(Saved entries)

=== Begin Enclosure ===

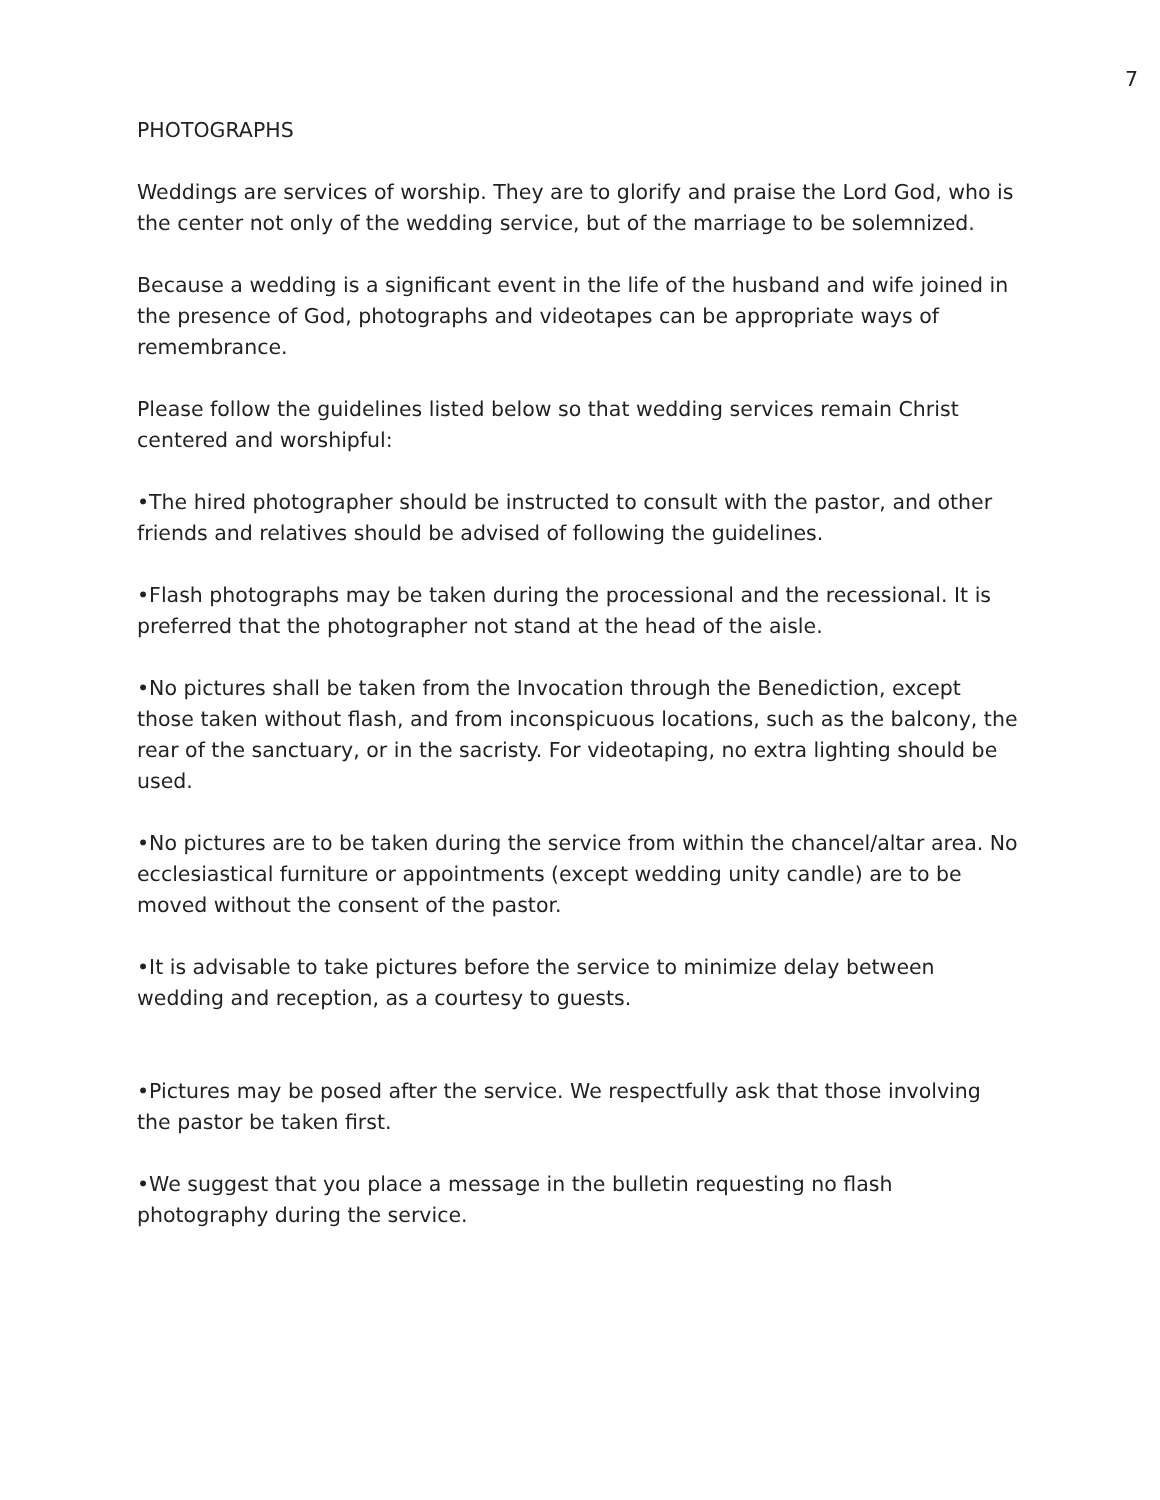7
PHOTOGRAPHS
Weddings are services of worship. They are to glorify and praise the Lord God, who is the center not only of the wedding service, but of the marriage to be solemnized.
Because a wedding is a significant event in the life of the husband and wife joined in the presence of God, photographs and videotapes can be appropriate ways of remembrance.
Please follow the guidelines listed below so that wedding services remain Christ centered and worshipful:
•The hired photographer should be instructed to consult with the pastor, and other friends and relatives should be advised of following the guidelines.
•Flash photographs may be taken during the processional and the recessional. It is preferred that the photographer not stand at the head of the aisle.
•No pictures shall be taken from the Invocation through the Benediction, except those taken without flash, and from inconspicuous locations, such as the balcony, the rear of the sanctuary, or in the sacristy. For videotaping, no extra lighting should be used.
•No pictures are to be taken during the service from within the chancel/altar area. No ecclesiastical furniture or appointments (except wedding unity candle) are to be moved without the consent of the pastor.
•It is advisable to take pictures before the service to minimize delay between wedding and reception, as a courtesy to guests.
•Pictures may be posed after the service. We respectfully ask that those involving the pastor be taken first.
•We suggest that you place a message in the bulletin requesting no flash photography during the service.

=== End Enclosure ===

Scan the records for the string "those". Copy each line in which it appears.

•No pictures shall be taken from the Invocation through the Benediction, except those taken without flash, and from inconspicuous locations, such as the balcony, the rear of the sanctuary, or in the sacristy. For videotaping, no extra lighting should be used.
•Pictures may be posed after the service. We respectfully ask that those involving the pastor be taken first.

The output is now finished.